* _Exercise_
List each line in the records below that contains the string "environ".

Source texts of formatted documents
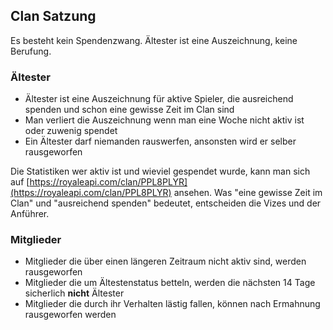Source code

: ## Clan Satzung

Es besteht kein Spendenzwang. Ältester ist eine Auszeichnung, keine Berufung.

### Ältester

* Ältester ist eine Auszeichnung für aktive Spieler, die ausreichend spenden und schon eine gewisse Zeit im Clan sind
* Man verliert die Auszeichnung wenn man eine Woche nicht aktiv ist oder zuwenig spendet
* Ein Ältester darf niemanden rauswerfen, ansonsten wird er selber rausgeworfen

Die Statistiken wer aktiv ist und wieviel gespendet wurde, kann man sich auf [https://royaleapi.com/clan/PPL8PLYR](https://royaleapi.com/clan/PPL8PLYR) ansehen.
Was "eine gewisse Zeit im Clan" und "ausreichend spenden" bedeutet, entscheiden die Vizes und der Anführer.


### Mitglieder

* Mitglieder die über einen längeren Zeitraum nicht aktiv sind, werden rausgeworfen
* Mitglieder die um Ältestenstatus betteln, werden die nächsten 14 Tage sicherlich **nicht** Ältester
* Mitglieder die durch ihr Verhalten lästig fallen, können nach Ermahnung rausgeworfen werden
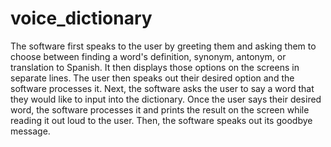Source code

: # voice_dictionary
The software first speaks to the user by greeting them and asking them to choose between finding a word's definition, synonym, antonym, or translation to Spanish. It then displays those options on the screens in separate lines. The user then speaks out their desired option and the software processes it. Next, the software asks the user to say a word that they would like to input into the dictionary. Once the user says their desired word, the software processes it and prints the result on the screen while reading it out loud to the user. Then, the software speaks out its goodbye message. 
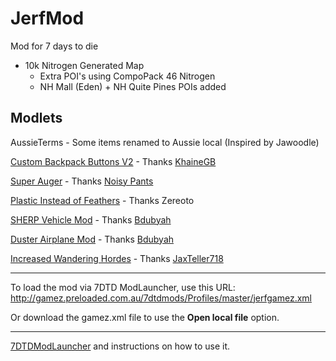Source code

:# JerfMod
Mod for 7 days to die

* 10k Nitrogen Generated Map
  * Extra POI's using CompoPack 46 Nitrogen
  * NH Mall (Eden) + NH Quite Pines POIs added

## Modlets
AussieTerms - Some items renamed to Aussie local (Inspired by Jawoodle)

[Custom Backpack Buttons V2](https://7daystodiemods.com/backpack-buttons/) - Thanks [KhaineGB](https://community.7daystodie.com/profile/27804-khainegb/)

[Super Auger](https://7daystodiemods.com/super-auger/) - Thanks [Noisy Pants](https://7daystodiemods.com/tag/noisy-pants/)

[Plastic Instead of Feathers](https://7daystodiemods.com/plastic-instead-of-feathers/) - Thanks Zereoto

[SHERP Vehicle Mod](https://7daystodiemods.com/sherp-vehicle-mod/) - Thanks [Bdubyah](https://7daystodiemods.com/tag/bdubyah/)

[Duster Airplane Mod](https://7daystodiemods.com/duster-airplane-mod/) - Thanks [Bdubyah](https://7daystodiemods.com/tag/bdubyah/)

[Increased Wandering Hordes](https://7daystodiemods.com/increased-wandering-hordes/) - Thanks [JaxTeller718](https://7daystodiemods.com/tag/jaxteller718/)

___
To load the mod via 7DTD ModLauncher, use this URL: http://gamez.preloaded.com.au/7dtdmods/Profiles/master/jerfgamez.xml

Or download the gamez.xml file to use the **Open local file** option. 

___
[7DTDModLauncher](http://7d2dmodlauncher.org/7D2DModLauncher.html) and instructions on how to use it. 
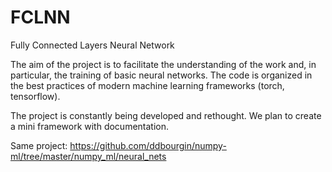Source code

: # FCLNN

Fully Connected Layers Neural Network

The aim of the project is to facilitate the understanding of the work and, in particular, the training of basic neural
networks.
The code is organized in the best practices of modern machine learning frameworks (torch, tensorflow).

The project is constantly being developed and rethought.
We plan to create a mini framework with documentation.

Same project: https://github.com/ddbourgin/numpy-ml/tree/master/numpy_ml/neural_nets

---

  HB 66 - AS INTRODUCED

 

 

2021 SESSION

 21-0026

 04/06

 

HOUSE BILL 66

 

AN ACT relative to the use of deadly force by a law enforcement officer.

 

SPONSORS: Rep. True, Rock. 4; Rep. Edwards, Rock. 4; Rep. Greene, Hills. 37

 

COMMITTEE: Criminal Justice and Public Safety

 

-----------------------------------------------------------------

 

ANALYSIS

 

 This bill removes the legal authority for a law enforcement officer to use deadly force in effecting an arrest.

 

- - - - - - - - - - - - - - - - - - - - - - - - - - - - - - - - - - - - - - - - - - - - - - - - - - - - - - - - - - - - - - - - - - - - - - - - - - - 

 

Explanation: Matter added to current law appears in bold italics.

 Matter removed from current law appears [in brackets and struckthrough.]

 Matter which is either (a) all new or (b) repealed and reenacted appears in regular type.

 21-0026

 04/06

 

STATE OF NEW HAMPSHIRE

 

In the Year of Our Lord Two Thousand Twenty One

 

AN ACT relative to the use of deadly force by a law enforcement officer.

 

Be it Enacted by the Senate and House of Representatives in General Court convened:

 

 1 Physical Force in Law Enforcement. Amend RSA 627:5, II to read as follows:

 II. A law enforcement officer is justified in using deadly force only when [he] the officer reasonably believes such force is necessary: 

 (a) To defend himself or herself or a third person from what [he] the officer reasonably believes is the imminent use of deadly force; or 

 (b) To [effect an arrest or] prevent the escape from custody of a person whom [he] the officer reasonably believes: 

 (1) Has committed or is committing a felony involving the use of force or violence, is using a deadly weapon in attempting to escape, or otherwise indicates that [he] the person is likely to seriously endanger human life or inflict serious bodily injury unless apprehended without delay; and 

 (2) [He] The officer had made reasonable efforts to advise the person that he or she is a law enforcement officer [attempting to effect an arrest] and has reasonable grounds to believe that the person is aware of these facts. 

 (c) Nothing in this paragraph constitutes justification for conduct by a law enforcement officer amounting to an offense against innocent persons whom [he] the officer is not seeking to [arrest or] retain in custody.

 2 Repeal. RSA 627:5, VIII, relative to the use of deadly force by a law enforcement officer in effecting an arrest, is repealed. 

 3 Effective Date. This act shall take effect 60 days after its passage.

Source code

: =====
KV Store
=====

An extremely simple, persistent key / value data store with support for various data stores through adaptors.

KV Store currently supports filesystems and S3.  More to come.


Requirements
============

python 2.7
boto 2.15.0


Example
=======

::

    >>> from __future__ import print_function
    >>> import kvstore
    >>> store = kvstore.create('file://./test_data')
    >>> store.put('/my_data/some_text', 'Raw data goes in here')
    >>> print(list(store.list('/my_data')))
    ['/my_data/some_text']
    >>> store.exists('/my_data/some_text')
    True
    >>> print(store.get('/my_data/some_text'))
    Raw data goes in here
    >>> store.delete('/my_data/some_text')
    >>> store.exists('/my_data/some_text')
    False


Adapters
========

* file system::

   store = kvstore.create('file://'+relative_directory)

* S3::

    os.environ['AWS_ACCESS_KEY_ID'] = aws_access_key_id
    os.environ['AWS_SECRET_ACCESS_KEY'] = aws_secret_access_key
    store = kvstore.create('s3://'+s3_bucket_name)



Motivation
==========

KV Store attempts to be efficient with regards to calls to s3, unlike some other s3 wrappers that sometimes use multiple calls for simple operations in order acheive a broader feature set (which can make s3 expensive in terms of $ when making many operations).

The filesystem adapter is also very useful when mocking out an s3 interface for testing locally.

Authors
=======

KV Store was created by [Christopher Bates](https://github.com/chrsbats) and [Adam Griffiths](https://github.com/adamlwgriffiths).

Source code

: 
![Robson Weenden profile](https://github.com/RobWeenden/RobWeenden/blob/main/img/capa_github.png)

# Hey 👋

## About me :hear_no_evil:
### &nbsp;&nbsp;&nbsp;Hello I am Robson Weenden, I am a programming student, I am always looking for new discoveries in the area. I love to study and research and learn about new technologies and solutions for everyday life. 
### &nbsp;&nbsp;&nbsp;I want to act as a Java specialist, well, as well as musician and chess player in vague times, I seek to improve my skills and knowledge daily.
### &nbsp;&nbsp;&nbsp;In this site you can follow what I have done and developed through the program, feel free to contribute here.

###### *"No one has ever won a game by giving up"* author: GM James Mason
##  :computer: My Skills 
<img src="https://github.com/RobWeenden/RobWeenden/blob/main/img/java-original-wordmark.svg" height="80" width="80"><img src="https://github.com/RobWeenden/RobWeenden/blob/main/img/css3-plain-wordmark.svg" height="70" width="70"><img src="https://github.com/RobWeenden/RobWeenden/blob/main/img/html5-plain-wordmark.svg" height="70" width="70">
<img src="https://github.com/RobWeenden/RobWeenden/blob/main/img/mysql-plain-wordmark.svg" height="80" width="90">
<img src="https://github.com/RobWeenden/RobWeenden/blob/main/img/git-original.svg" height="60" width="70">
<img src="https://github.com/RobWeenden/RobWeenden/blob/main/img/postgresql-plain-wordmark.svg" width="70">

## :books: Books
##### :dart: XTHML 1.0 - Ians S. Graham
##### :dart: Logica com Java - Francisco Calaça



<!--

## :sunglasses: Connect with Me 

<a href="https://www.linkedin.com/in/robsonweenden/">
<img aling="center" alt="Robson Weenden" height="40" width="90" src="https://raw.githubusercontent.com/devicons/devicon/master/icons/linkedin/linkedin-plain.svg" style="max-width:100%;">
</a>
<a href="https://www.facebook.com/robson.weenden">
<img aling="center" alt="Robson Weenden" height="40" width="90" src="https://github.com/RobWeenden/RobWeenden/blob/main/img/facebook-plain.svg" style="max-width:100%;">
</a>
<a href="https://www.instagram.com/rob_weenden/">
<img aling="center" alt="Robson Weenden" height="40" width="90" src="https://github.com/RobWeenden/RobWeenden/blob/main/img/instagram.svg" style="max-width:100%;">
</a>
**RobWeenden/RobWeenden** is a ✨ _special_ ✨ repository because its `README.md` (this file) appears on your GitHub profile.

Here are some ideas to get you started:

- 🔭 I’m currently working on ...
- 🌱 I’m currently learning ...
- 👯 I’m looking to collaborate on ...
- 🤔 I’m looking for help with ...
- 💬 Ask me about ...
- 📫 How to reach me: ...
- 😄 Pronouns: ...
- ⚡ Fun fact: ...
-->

* _Result of the exercise_
    os.environ['AWS_ACCESS_KEY_ID'] = aws_access_key_id
    os.environ['AWS_SECRET_ACCESS_KEY'] = aws_secret_access_key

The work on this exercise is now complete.